Short-answer chart items
Start of Block

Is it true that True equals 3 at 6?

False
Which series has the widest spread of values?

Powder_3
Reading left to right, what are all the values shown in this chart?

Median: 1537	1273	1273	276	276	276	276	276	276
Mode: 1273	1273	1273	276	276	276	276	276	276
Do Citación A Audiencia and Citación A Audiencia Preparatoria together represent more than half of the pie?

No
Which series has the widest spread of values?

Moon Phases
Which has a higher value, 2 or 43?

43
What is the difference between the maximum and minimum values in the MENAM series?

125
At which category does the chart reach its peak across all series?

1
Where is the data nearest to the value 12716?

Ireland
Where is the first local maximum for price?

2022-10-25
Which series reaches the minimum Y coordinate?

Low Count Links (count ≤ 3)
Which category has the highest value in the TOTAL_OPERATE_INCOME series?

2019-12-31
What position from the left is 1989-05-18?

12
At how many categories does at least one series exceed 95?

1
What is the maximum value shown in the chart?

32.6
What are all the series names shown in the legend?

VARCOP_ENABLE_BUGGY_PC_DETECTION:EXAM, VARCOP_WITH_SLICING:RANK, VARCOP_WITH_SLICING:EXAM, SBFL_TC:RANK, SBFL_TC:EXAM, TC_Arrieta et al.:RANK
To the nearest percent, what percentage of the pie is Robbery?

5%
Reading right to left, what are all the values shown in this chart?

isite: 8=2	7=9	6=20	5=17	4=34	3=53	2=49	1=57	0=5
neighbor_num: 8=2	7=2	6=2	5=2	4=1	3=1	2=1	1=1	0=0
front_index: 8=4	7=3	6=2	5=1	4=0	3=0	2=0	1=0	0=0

End of Block

*Prompt:* Retype every item above word for word, keeping each line as it appears.

*Exercise response:*
Is it true that True equals 3 at 6?

False
Which series has the widest spread of values?

Powder_3
Reading left to right, what are all the values shown in this chart?

Median: 1537	1273	1273	276	276	276	276	276	276
Mode: 1273	1273	1273	276	276	276	276	276	276
Do Citación A Audiencia and Citación A Audiencia Preparatoria together represent more than half of the pie?

No
Which series has the widest spread of values?

Moon Phases
Which has a higher value, 2 or 43?

43
What is the difference between the maximum and minimum values in the MENAM series?

125
At which category does the chart reach its peak across all series?

1
Where is the data nearest to the value 12716?

Ireland
Where is the first local maximum for price?

2022-10-25
Which series reaches the minimum Y coordinate?

Low Count Links (count ≤ 3)
Which category has the highest value in the TOTAL_OPERATE_INCOME series?

2019-12-31
What position from the left is 1989-05-18?

12
At how many categories does at least one series exceed 95?

1
What is the maximum value shown in the chart?

32.6
What are all the series names shown in the legend?

VARCOP_ENABLE_BUGGY_PC_DETECTION:EXAM, VARCOP_WITH_SLICING:RANK, VARCOP_WITH_SLICING:EXAM, SBFL_TC:RANK, SBFL_TC:EXAM, TC_Arrieta et al.:RANK
To the nearest percent, what percentage of the pie is Robbery?

5%
Reading right to left, what are all the values shown in this chart?

isite: 8=2	7=9	6=20	5=17	4=34	3=53	2=49	1=57	0=5
neighbor_num: 8=2	7=2	6=2	5=2	4=1	3=1	2=1	1=1	0=0
front_index: 8=4	7=3	6=2	5=1	4=0	3=0	2=0	1=0	0=0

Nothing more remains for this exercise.